Her voice, there was no doubt of it, was not normal. Besides, she never called him by his name unless there was something, something that she was steeling herself to tell him. That was the

tone in which she had spoken when she came with the telegram in her hand to say that their mother was dead.

"Charles, are you sure that everything is all right? I mean, are you certain that your improvement has been complete, complete recovery? That you shouldn't, couldn't, do something more?"

It was, of necessity, a desperate cast, to reach out and make contact with him. But she was amazed at the completeness of his reaction.

"Laetitia, what are you talking about?"

"I mean ... I mean . . ." she stumbled on the wretched little word that always signals the breakdown of understanding between two minds, two spirits who have nothing but words with which to touch each other. "I only mean that just before we went away and indeed for some time previous you had been terribly run-down, and I was just a little anxious. . . ."

"Of course I naturally, fully, remember that I was overtired after all the changes which we had to effect here.
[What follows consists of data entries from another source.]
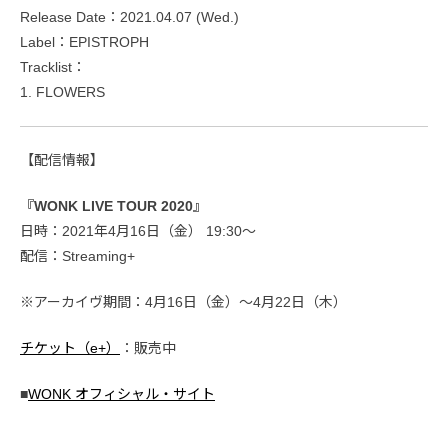
Release Date：2021.04.07 (Wed.)
Label：EPISTROPH
Tracklist：
1. FLOWERS
【配信情報】
『WONK LIVE TOUR 2020』
日時：2021年4月16日（金） 19:30〜
配信：Streaming+
※アーカイヴ期間：4月16日（金）～4月22日（木）
チケット（e+）
：販売中
■
WONK オフィシャル・サイト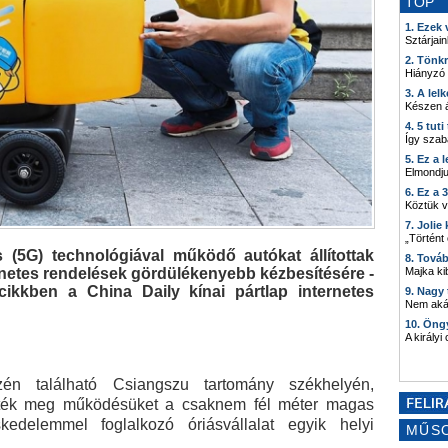
TOP
1. Ezek
Sztárjain
2. Tönk
Hiányzó
3. A lel
Készen á
4. 5 tut
Így szab
5. Ez a 
Elmondju
6. Ez a 
Köztük 
7. Joli
„Történt
s (5G) technológiával működő autókat állítottak
8. Tová
rnetes rendelések gördülékenyebb kézbesítésére -
Majka kib
cikkben a China Daily kínai pártlap internetes
9. Nagy
Nem akár
10. Öng
A királyi
szén található Csiangszu tartomány székhelyén,
ték meg működésüket a csaknem fél méter magas
edelemmel foglalkozó óriásvállalat egyik helyi
MŰS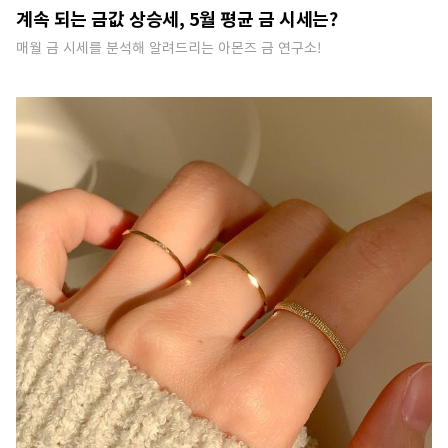
계속 되는 금값 상승세, 5월 평균 금 시세는?
매월 금 시세를 분석해 알려드리는 아몬즈 금 연구소!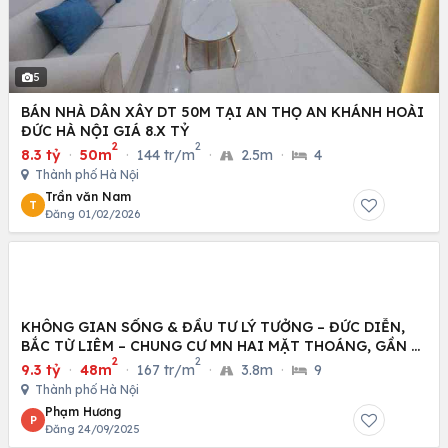
5
BÁN NHÀ DÂN XÂY DT 50M TẠI AN THỌ AN KHÁNH HOÀI
ĐỨC HÀ NỘI GIÁ 8.X TỶ
2
2
8.3 tỷ
·
50m
·
144 tr/m
·
2.5m
·
4
Thành phố Hà Nội
Trần văn Nam
T
Đăng 01/02/2026
KHÔNG GIAN SỐNG & ĐẦU TƯ LÝ TƯỞNG – ĐỨC DIỄN,
BẮC TỪ LIÊM – CHUNG CƯ MN HAI MẶT THOÁNG, GẦN Ô
2
2
TÔ
9.3 tỷ
·
48m
·
167 tr/m
·
3.8m
·
9
Thành phố Hà Nội
Phạm Hương
P
Đăng 24/09/2025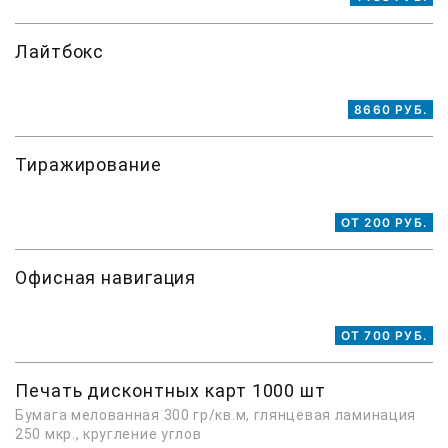
Лайтбокс
8660 РУБ.
Тиражирование
ОТ 200 РУБ.
Офисная навигация
ОТ 700 РУБ.
Печать дисконтных карт 1000 шт
Бумага мелованная 300 гр/кв.м, глянцевая ламинация
250 мкр., кругление углов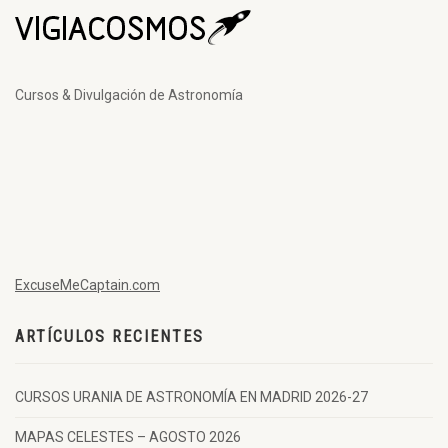
Cursos & Divulgación de Astronomía
ExcuseMeCaptain.com
ARTÍCULOS RECIENTES
CURSOS URANIA DE ASTRONOMÍA EN MADRID 2026-27
MAPAS CELESTES – AGOSTO 2026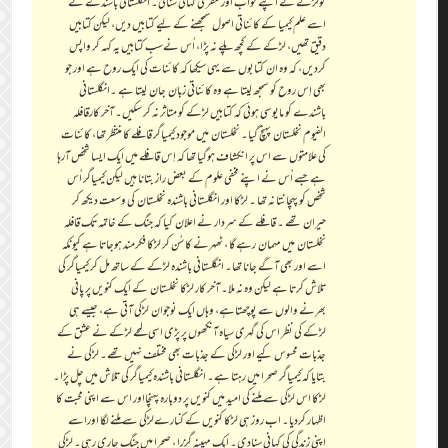
کولڑکے نے اپنے خواب اور سفر کی کہانی سنائی۔ انگلستانی باشندے نے
اسے علم کیمیا کے کائناتی اصول سمجھنے کے لیے کتابیں دیں، لیکن کتابیں
دقیق تھیں، لڑکے کے کچھ پلے نہ پڑا، اُس نےسب کتابیں یہ کہہ کر واپس
کردیں، کہ وہ ان کتابوں سے یہی سیکھا کہ کائنات کی ایک روح ہے اور جو
بھی اِس روح کو سمجھ لیتا ہے وہ کائناتی زبان جان لیتا ہے ۔انگلستانی
باشندے کو مایوسی ہوئی کہ کتابیں لڑکے کو متاثر نہ کر سکیں۔ آخر کارقافلہ
الفیوم نخلستان پہنچ گیا۔ نخلستان میں موجود کیمیاگر قافلے کا منتظر تھا، کائنات
کی علامتوں سے اس پر انکشاف ہوگیا تھا کہ اِس قافلے میں ایک ایسا شخص آرہا
ہے جسے اُس نے اپنے مخفی علوم کے بعض راز بتانا ہیں لیکن کیمیاگر اُس
شخص کو پہچانتا نہ تھا ۔ لڑکا اور انگلستانی باشندہ نخلستان کی وسعت دیکھ کر
حیران تھے ۔ قافلے کے سردار نے اعلان کیا کہ جنگ کے خاتمہ تک قافلہ
نخلستان میں مہمان رہے گا ، ٹھہرنے کا سُن کر لڑکا فکرمند ہوجاتا ہے کیونکہ
اسے اور بھی آگے جانا تھا۔ انگلستانی باشندہ لڑکے کے ساتھ مل کر کیمیاگر کی
تلاش کرتا ہے لیکن وہ نہ ملا۔ آخر کار لڑکا نخلستان کے ایک کنویں پر پانی
بھرنے والوں سے پوچھتاہے، وہاں ایک نوجوان لڑکی آتی ہے، جیسے ہی
لڑکے کی نظر اس کی گہری سیاہ آنکھوں پر پڑی اسی لمحے لڑکے نے عشق کے
جذبات محسوس کیے اور لڑکی کے جذبات بھی مختلف نہیں تھے۔ لڑکی نے
بتایا کہ کیمیاگر صحرا میں رہتا ہے۔ انگلستانی باشندہ کیمیاگر کی تلاش میں چل پڑا۔
لڑکا اس لڑکی سے ملنے کی امید میں کنویں پر دوبارہ پہنچااور اس سے اپنی محبت کا
اظہار کردیا۔ اب روز ہی لڑکا کنویں کے کنارےلڑکی سے ملنے لگا اوراسے
اپنی زندگی کی کہانی سنادی۔ ایک مہینہ گزرا ، صحرا میں جنگ جاری رہی۔ لڑکی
That I haven't referred to the matter is, you must know, natural to me. It is wholly out of character for a nature such as mine to complain. Minor ills are only aggravated by speaking of them. He was a weak character or a poor observer, probably both, who gave us the feeble and inaccurate counsel that a sorrow shared—still less a nervous vexation—is by sharing halved!"

He shifted complacently but did not trouble to look at her.

"And I think I may say that it argues well for my natural resilience that a brief week of active other-interest—the intellectual's real re-creation—brought me back to complete tone."

He half turned toward her and his voice did show concern of a sort, the sort that very little analysis is needed to find its root in self-love's fear of losing a servant hard to replace.